As Bishop noted in a post for EMR & HIPAA, what’s especially concerning is that some hospital staff are facing these situations without the experience of using paper records. It also raises questions about patient safety.

We can’t completely classify this EHR shutdown until we know its scope. But it calls to mind other health systems that have had to cope with EHR system shutdowns, such as MedStar.

In April, Politico reported that Medstar’s outpatient clinics in the Washington, D.C., and Baltimore area lost access to their EHRs for two days when the GE Centricity EHR system crashed. It said the system went offline for scheduled maintenance on Friday and had come back on Monday when it suffered a “severe” malfunction.

Boston Children’s Hospital experienced a hardware glitch tied to storage over a four day period in March. Clinicians had to rely on paper and pen to track treatment, order tests, and drugs, and receive test results, the Boston Globe reported. It noted that digital imaging, patient registration, and scheduling were unaffected.

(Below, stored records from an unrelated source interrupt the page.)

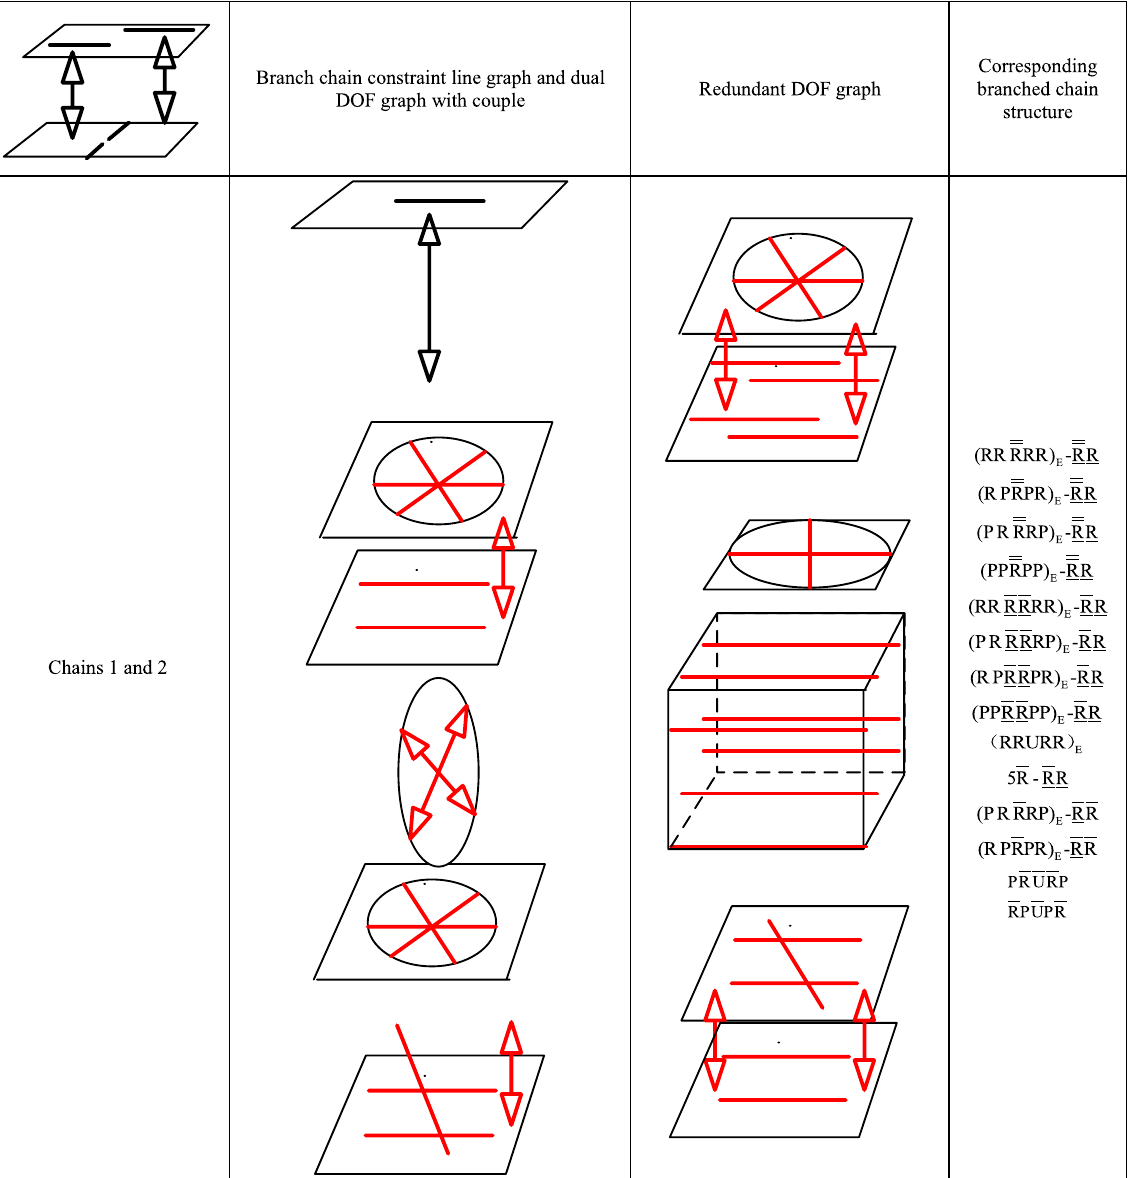
Table 3 Steps (7) ~ (8) synthesis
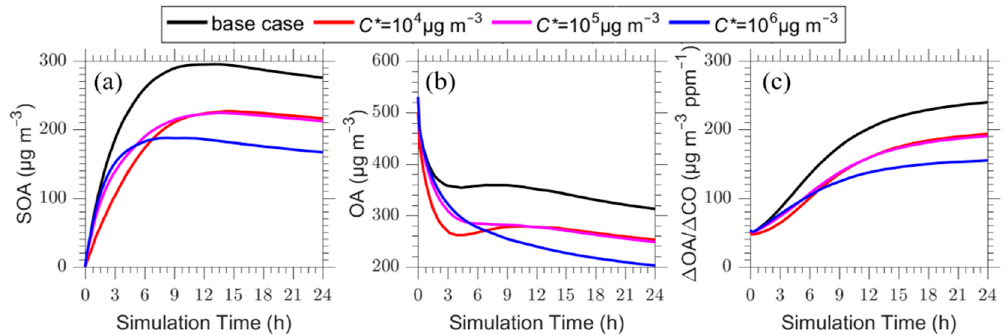
Figure 7. Time series of: ( a ) SOA; ( b ) total OA; and ( c ) Δ OA/ Δ CO for the plume centerline after zeroing the emissions in the C * = 10 4 μ g m − 3 ( red line ), 10 5 μ g m − 3 ( magenta line ) and 10 6 μ g m − 3 ( blue line ) volatility bins. The base case ( black line ) is also shown.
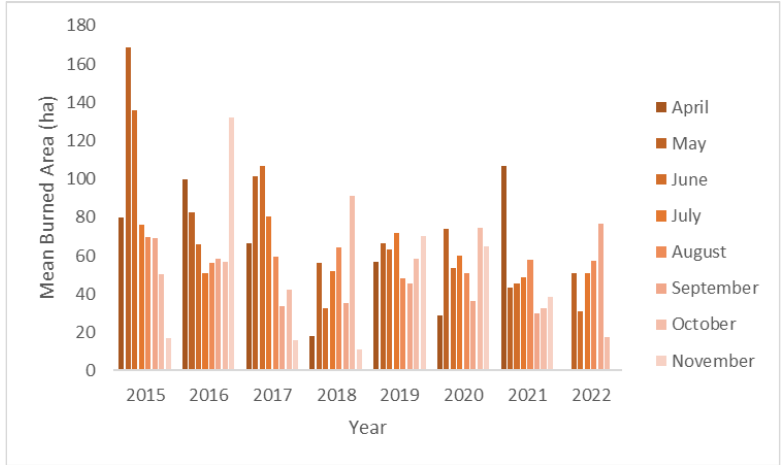
Figure 11. Mean burned area by month and year.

Boulder Community Hospital in Colorado shared some of the lessons it learned from an EMR outage that lasted 10 days on the news site, Healthcare Informatics. The post noted one of things hospitals tend not to prepare for are outages that last more than a couple of days. Another is when patient data is lost in the process.

BJC HealthCare experienced an outage in July that shut down its electronic health records and scheduling systems across 13 hospitals in Illinois and Missouri for 20 hours. The hospitals coped with it by recording data by hand and cutting back on patients it transferred from other hospitals.